■ Overzicht opdrachten:
(a) Welke benaming gaf Dick Pels volgens de onderstaande tekst over populisme aan het begrip populisme?
(b) Schrijf uit de onderstaande tekst over populisme letterlijk alles over vanaf "Het begrip populisme" tot en met "Tactiek of ideologie?".

■ Te analyseren tekst:
------

De kern van het populisme

Het begrip populisme blijkt een vat vol tegenstrijdigheden. Een ieder definieert het zoals het hem uitkomt. Zie het antwoord van Eerdmans. Dick Pels noemde populisme dan ook een ‘kameleontisch begrip’, hoewel hij wel degelijk vindt dat er een aantal onmiskenbare ingrediënten zijn aan te wijzen. Zoals een sterk wantrouwen tegen alle vormen van woordvoerderschap en vertegenwoordigende democratie, een cultus van de politieke persoonlijkheid en van charismatisch leiderschap, en een sterke neiging om ‘het volk’ voor te stellen als een soevereine gemeenschap met een essentiële identiteit die wordt gevoed door een gedeeld erfgoed en een homogene cultuurbeleving.

 

Tactiek of ideologie?

Door sommige politicologen wordt populisme gezien als niet meer dan een tactiek, een vorm van retoriek of een bepaalde manier van communiceren.[4] Zo beschouwd, is elke politicus (soms) populist. Vooral tijdens verkiezingscampagnes. Daarmee verliest het begrip elk onderscheidend vermogen. Het levert dan ook meer op om populisme als een ideologie beschouwen, die ook een specifieke soort van kritiek inhoudt op de democratie. Het kernelement is de soevereiniteit van het volk. Het moderne populisme neemt een diepe crisis waar in de representatieve democratie, die wordt veroorzaakt door de elite die niet representatief is en niet luistert naar de burgers. Populistische partijen worden dan ook niet voor niets anti-establishment genoemd.[5] Ze worden gekenmerkt door wantrouwen in ‘de politiek’ en betichten de traditionele politiek ervan de maatschappelijke problemen opzettelijk te negeren en de overtreders te beschermen. Daarnaast huldigen ze de idee dat men zich niet aan democratisch vastgelegde regels en politieke mores hoeft te houden. Die dienen immers alleen maar om politici aan het werk te houden en de boel te vertragen. In de populistische visie staan rechtsstatelijke procedures om politieke en sociale minderheden te beschermen oplossingen voor echte problemen in de weg. Populistische partijen zetten politici en ambtenaren neer als vijanden van het ‘volk, terwijl de populistische leider pretendeert precies te weten wat het ‘volk’ wil. Politiek vertrouwen wordt daardoor verplaatst van geobjectiveerde democratische regels en procedures naar personen. In deze ‘personalisering’ van vertrouwensrelaties schuilt een groot gevaar: als de populist faalt, zullen veel burgers het laatste restje vertrouwen in de politiek verliezen en als de populist slaagt, wordt het politieke systeem afhankelijk van een specifieke persoon.[6]

Als de traditionele partijen de populistische retoriek overnemen en ook niet langer de rechtsstatelijke garanties voor minderheden verdedigen, komen de democratie - een tijdelijke meerderheid hebben - en de rechtsstaat - een set regels waaraan ook machthebbers zich moeten houden - tegenover elkaar te staan. Het populisme levert wellicht op de korte termijn hoop voor teleurgestelde en boze kiezers, maar kan op de lange termijn de precaire balans tussen democratie en rechtsstaat ontwrichten.

------

■ Items uit dataset:
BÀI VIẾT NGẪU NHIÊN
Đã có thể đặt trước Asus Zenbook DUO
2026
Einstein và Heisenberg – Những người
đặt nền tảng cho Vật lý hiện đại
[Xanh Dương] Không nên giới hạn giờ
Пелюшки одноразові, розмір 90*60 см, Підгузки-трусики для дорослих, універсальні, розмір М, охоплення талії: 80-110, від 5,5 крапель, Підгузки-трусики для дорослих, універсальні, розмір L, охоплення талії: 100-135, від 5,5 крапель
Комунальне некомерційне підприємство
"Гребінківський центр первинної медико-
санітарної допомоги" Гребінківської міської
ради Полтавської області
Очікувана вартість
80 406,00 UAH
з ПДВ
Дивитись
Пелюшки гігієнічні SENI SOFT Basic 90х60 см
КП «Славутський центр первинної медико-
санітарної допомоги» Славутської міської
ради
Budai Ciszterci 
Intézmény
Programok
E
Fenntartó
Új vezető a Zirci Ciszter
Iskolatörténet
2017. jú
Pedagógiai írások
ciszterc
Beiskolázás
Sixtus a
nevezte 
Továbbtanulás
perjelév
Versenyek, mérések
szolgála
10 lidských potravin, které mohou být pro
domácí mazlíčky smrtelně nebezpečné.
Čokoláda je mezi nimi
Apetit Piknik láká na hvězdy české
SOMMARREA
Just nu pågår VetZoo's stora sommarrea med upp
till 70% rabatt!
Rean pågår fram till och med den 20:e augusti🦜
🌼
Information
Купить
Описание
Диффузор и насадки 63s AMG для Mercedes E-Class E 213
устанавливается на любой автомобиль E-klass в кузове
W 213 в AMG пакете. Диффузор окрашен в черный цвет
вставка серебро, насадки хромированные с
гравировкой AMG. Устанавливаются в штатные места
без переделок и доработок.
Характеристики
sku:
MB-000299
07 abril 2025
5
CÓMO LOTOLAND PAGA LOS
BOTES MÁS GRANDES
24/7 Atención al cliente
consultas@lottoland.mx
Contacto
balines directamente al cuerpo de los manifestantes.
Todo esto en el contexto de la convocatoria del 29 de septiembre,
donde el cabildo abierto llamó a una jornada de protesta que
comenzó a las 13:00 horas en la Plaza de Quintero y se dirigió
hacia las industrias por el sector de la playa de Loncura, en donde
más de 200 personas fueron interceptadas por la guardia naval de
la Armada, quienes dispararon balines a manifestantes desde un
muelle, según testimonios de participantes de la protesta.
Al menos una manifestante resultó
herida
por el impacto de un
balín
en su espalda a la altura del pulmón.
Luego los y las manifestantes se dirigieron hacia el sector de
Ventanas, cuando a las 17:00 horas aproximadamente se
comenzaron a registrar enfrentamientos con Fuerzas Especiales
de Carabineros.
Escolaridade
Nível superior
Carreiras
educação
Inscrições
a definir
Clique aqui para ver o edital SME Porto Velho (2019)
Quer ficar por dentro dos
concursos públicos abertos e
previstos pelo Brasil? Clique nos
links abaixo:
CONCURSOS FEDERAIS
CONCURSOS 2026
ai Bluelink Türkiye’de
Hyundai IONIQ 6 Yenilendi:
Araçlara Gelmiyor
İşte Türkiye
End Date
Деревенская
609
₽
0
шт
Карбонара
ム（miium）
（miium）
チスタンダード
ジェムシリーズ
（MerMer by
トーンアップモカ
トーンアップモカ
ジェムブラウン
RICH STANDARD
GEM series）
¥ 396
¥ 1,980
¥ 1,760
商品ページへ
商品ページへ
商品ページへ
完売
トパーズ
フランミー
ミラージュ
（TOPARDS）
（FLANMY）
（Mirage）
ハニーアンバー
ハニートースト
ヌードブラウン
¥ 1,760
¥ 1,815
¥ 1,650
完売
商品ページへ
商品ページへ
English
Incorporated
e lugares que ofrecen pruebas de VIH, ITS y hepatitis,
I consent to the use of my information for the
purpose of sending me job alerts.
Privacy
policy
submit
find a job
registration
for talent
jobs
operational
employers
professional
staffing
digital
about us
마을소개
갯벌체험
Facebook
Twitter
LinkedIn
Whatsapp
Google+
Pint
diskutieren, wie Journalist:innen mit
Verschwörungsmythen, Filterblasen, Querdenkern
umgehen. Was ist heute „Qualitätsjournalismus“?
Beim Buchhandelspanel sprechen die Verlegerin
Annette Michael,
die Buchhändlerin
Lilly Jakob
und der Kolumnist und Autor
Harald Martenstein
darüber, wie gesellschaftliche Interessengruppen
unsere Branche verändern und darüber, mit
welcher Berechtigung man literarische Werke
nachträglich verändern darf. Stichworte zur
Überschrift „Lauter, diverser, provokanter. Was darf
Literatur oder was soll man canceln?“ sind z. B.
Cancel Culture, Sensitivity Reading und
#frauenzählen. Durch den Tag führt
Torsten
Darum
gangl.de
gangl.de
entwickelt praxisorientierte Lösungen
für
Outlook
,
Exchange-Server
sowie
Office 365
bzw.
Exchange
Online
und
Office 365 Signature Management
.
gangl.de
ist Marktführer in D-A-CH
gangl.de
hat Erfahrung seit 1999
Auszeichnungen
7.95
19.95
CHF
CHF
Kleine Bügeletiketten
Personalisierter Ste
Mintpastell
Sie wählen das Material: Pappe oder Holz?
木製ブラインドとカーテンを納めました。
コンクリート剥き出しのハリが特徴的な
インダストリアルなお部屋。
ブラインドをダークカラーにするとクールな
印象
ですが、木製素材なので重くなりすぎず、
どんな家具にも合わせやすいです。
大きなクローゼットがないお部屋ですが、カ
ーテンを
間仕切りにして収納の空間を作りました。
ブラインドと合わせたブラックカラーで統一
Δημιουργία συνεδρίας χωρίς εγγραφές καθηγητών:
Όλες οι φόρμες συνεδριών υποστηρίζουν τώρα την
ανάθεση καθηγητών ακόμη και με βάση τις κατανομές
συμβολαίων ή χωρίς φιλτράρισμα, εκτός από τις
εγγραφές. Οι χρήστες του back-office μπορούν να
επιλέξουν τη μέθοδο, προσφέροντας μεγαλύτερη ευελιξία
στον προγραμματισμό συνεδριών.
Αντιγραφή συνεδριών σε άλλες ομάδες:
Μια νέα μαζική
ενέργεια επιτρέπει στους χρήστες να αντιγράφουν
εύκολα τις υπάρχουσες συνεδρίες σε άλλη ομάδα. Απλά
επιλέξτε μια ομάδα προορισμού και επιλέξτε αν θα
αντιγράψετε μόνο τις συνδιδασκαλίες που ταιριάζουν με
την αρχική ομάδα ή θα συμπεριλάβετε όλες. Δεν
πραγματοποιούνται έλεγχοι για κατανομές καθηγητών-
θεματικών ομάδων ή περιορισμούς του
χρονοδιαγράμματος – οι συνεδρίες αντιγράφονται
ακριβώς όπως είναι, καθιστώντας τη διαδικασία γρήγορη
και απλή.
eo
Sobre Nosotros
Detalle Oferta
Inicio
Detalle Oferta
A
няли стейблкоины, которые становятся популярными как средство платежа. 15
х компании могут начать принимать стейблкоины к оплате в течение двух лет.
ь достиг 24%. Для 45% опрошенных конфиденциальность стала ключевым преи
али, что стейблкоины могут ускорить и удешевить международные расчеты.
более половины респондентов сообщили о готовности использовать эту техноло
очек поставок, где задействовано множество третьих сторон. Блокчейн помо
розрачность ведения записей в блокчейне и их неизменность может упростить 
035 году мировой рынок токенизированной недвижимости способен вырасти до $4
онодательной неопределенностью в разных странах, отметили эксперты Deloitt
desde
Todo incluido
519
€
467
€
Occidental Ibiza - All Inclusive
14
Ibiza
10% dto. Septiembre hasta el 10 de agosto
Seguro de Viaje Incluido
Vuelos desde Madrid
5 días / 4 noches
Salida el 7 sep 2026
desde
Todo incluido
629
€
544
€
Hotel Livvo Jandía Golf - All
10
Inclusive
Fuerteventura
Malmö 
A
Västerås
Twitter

------

■ Schriftelijke antwoorden:
(a) Hij noemde populisme een 'kameleontisch begrip'.

(b)
Het begrip populisme blijkt een vat vol tegenstrijdigheden. Een ieder definieert het zoals het hem uitkomt. Zie het antwoord van Eerdmans. Dick Pels noemde populisme dan ook een ‘kameleontisch begrip’, hoewel hij wel degelijk vindt dat er een aantal onmiskenbare ingrediënten zijn aan te wijzen. Zoals een sterk wantrouwen tegen alle vormen van woordvoerderschap en vertegenwoordigende democratie, een cultus van de politieke persoonlijkheid en van charismatisch leiderschap, en een sterke neiging om ‘het volk’ voor te stellen als een soevereine gemeenschap met een essentiële identiteit die wordt gevoed door een gedeeld erfgoed en een homogene cultuurbeleving.

 

Tactiek of ideologie?